Es stimmt, dass Vergas Steinbrucharbeiter - und Rosso Malpelo ist einer der unermüdlichsten - oberflächlich von einer traditionellen Kultur geprägt sind, die - wie die Herren, die sie beherrschen - gewalttätig und ungerecht gegenüber ihren Mitmenschen ist. Doch bewahren sie sich auch jene tiefe Menschlichkeit, die, wenn sie kultiviert wird und unter bestimmten Bedingungen, in eine offene Revolution ausbrechen kann.
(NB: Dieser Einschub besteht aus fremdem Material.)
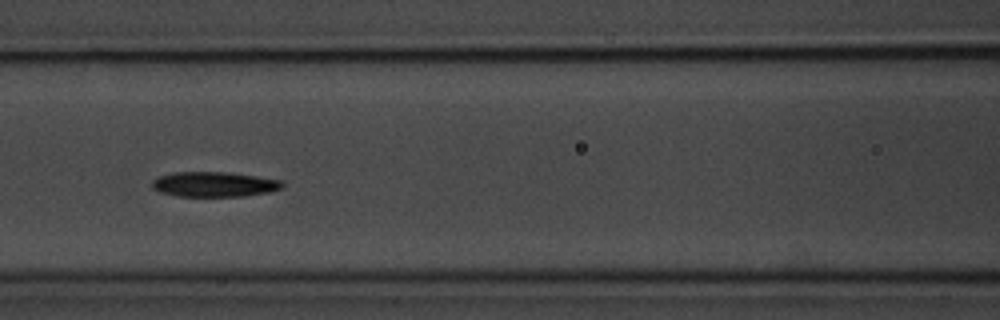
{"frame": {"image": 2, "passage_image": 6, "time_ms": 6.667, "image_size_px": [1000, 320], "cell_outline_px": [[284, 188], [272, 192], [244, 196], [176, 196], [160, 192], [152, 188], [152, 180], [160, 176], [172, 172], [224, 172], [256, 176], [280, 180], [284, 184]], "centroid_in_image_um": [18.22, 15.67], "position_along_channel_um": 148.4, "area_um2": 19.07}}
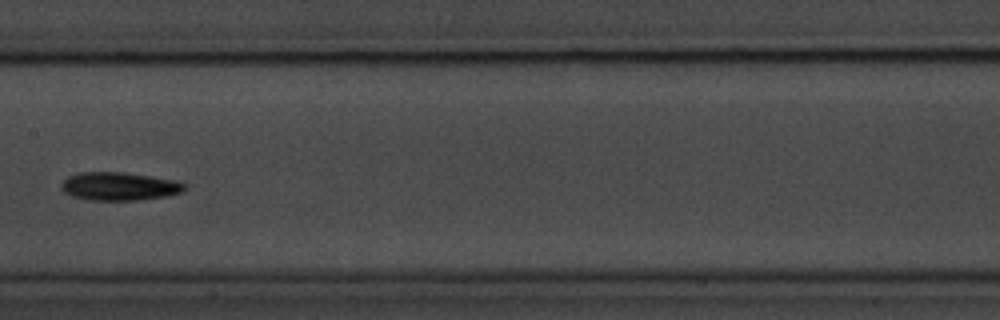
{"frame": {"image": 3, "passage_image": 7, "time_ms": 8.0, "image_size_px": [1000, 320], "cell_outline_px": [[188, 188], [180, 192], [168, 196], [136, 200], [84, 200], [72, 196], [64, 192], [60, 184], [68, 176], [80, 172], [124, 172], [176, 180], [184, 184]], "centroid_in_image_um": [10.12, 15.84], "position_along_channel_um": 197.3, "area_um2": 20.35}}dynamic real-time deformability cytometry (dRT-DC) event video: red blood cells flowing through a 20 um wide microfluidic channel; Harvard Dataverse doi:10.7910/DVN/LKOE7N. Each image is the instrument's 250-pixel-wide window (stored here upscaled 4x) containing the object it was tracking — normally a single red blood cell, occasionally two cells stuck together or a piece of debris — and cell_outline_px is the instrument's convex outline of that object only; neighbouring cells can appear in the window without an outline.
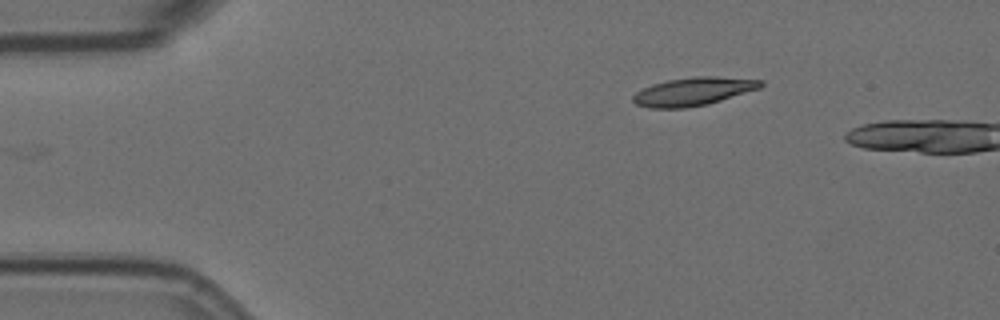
{"species": "Egyptian fruit bat (a non-hibernating species)", "species_latin": "Rousettus aegyptiacus", "temperature_condition": "room temperature", "stored_images_in_passage": 3, "camera_frame_rate_fps": 3000, "um_per_image_px": 0.085, "animal": {"sex": "female"}, "frame": {"image": 1, "passage_image": 1, "time_ms": 0.0, "image_size_px": [1000, 320], "cell_outline_px": [[764, 84], [760, 88], [708, 104], [684, 108], [648, 108], [636, 104], [632, 100], [632, 96], [636, 92], [652, 84], [668, 80], [696, 76], [716, 76], [764, 80]], "centroid_in_image_um": [58.93, 7.77], "position_along_channel_um": 26.1, "area_um2": 20.98}}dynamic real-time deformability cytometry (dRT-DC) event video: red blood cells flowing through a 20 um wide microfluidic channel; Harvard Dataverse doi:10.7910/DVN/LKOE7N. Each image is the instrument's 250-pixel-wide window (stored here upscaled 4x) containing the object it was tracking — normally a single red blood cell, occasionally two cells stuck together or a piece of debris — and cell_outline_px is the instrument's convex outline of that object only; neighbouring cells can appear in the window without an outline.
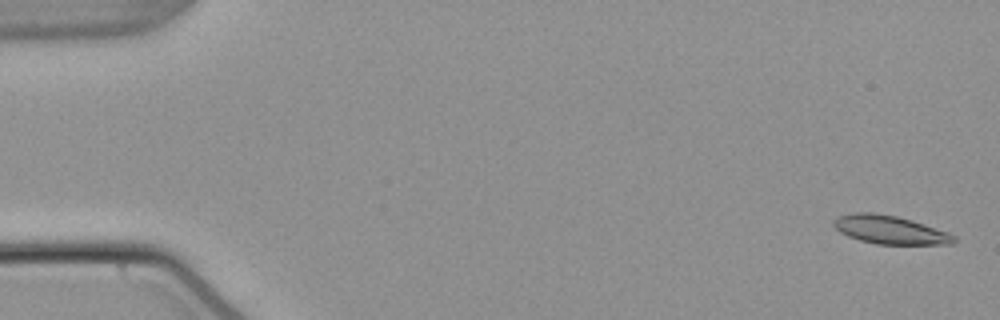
{"species": "common noctule bat (a hibernating species)", "species_latin": "Nyctalus noctula", "temperature_condition": "warm", "stored_images_in_passage": 55, "camera_frame_rate_fps": 3000, "um_per_image_px": 0.085, "animal": {"sex": "male", "body_mass_g": 21.5, "forearm_length_mm": 52.0}, "frame": {"image": 1, "passage_image": 2, "time_ms": 0.333, "image_size_px": [1000, 320], "cell_outline_px": [[956, 240], [952, 244], [876, 244], [860, 240], [848, 236], [840, 232], [832, 224], [832, 220], [836, 216], [856, 212], [876, 212], [896, 216], [912, 220], [948, 232], [956, 236]], "centroid_in_image_um": [75.62, 19.52], "position_along_channel_um": 9.4, "area_um2": 20.0}}
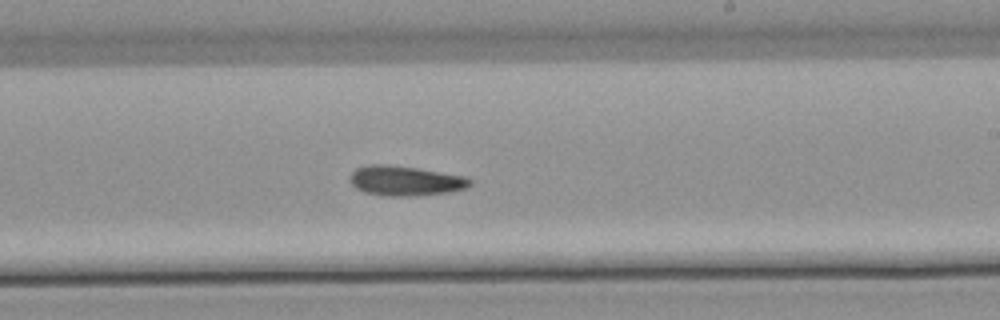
{"frame": {"image": 2, "passage_image": 33, "time_ms": 10.667, "image_size_px": [1000, 320], "cell_outline_px": [[472, 184], [464, 188], [448, 192], [416, 196], [380, 196], [364, 192], [356, 188], [348, 180], [348, 176], [356, 168], [368, 164], [388, 164], [416, 168], [468, 176], [472, 180]], "centroid_in_image_um": [34.42, 15.36], "position_along_channel_um": 254.6, "area_um2": 21.21}}
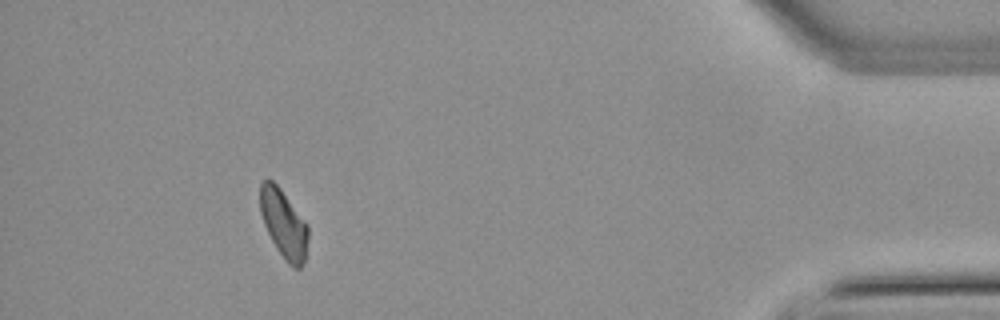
{"frame": {"image": 3, "passage_image": 50, "time_ms": 16.333, "image_size_px": [1000, 320], "cell_outline_px": [[308, 236], [304, 260], [300, 268], [292, 268], [288, 264], [276, 248], [264, 224], [260, 212], [260, 184], [264, 180], [272, 180], [280, 188], [308, 224]], "centroid_in_image_um": [24.11, 19.02], "position_along_channel_um": 411.1, "area_um2": 18.96}}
Verga macht daraus keine Klassenfrage: Rossos Peiniger finden sich schließlich auf allen Ebenen der sozialen Leiter, sogar in seinen eigenen Verwandten! Es ist Malpelo selbst, der sich als Individuum und jenseits seiner Klasse emanzipieren und erlösen muss, indem er ein Beispiel setzt, selbst wenn ihn dies in die Labyrinthe des Todes führen könnte. Verga versucht eine "parabolische Darstellung der menschlichen Existenz", indem er auf "psychologische und soziale Ausnahmefälle" (Asor Rosa) zurückgreift: Die Realität entspricht nicht der, die seine Figuren verkörpern. Doch was manche Kritiker als "Einschränkung" betrachten, erscheint aus anarchistischer Perspektive als Tugend. Rosso hingegen "ist sich bewusst, durch seine bloße Existenz ein Beispiel für Opposition und Verweigerung zu sein: und so spielt er seine Rolle in vollem Umfang aus, ja, er macht sie zu einer noch radikaleren Form des Protests gegen das System der Welt innerhalb des Steinbruchs und gegen seine eigene Funktion als Gewissen der metaphysischen Organisation des Lebens (und mit dem Leben der Gesellschaft)" (Barberi Squarotti). Wieder einmal ist es die Botschaft des Autors, das ausgedrückte oder unausgesprochene Potenzial seiner Figuren, die über die objektive Realität siegt.

Ein letztes Wort zu Giovanni Vergas extremer Kohärenz. Anders als viele Schriftsteller seiner Zeit, selbst solche mit erklärter sozialistischer Ideologie (wie De Amicis), versuchte er nie, zu vermitteln, indem er seine Werke dem Zeitgeschmack entsprechend umschrieb oder zensierte, und vermied so gewisse Misserfolge beim bürgerlichen Publikum. Die Treue zu seinem eigenen Erzählmodell begleitete ihn sein ganzes Leben lang, und es ist wahrscheinlich, dass das Schweigen seiner letzten Jahre in der Unfähigkeit wurzelte, den Weg der Enthüllung inakzeptabler und schrecklicher Realitäten fortzusetzen, nachdem er endgültig zu einem "Codino" - wie er sich selbst bezeichnete - geworden war.